Emperor Brown has no Clothes
Inside Politics – The Policy Exchange newsletter (London), 7 November 2007
It has been quite a remarkable week in terms of economics. For the first time since August 2005 the Bank of England has lowered its base rate, and for the first time since 1995 the Halifax recorded three consecutive months of falling house prices. Both things are, of course, closely connected, but reacting to falling house prices with an interest rate cut was by no means the only option, let alone the best one.
The conventional wisdom behind the rate cut is well known. Falling house prices are regarded as a harbinger of economic trouble, and given recent experiences this is understandable. As house prices have risen strongly in the past decade, they have helped to bolster consumer spending. It was far more attractive to borrow against the value of your home in the expectation of further price increases than to save money for a rainy day. In this way, the economy had become dependent on the property market.

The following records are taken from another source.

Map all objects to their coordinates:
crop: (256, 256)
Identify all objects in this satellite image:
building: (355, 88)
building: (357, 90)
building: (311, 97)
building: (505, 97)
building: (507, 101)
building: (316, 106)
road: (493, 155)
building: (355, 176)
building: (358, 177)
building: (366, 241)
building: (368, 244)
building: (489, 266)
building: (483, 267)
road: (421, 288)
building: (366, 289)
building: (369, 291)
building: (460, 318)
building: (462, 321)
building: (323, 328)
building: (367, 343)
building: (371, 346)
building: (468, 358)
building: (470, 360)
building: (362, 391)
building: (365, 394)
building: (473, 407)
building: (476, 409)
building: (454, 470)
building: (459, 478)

Now that house prices are taking a dip in the wake of the subprime crisis, Northern Rock and the credit crunch, this business model of UK plc is no longer viable. If house prices are stagnant or even falling slightly, this could well translate into weaker private consumption. No wonder that retail executives, worried about their Christmas business, were publicly urging the Bank to consider a rate cut.

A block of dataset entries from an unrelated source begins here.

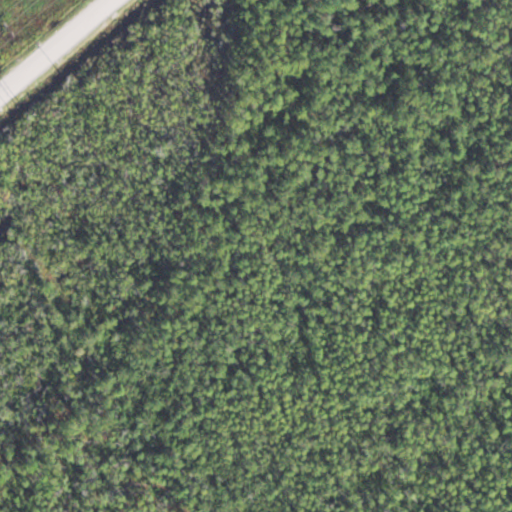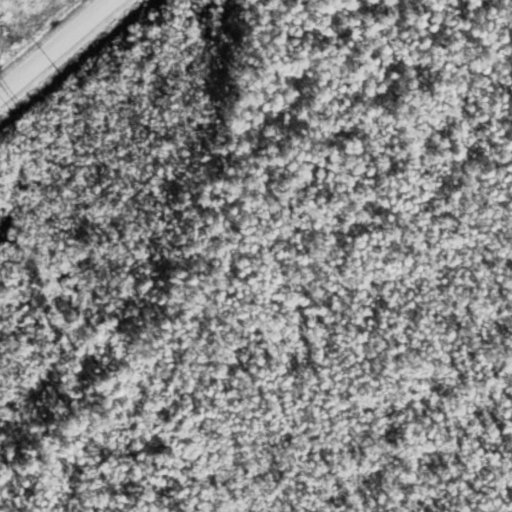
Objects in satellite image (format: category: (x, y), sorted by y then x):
power tower: (2, 30)
road: (55, 47)
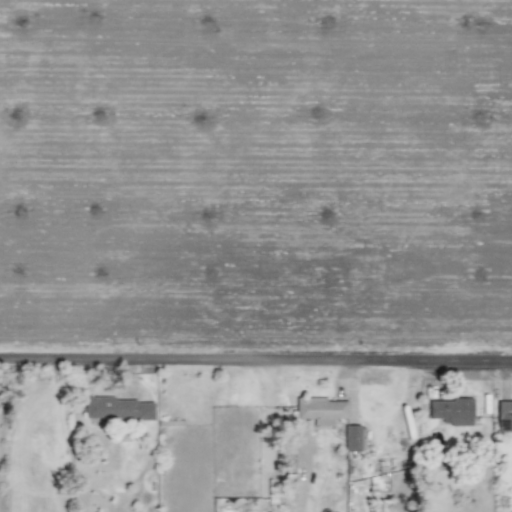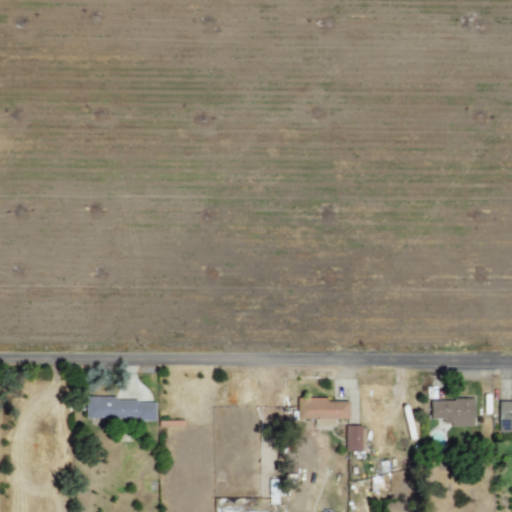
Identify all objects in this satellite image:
road: (256, 359)
building: (117, 409)
building: (320, 410)
building: (450, 411)
building: (504, 412)
building: (352, 438)
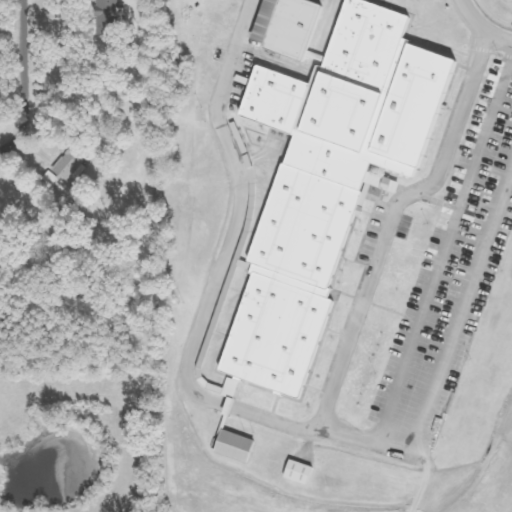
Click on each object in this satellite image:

However, bank rates should not be set according to Tesco’s Christmas wish list, but after weighing the long-term pros and cons for the economy. True, keeping interest rates up would have hurt some retailers and got those borrowers who will be coming off fixed rates in the next year into trouble. But cutting interest rates, by comparison, only seems like the easier solution.

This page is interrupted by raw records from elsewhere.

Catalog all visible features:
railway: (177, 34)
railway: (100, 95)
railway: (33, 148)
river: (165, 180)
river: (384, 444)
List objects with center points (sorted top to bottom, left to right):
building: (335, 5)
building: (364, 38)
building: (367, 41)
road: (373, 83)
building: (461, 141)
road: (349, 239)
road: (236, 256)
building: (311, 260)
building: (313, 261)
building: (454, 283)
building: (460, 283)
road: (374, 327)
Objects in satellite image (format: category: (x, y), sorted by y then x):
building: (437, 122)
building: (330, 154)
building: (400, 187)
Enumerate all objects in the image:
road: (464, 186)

The Bank has only postponed the unavoidable. Sooner or later, this country will have to get rid of both its sweet tooth for debt and its addiction to constant house price inflation. Having put this off for the time being, the Bank of England will find the necessary readjustment even harder when it does eventually happen.
All this raises questions about Gordon Brown’s alleged record of sound economic management if the economy is thrown into a state of panic just because house prices remain by-and-large stable for the first time in a decade. The emperor of prudence has finally lost his clothes.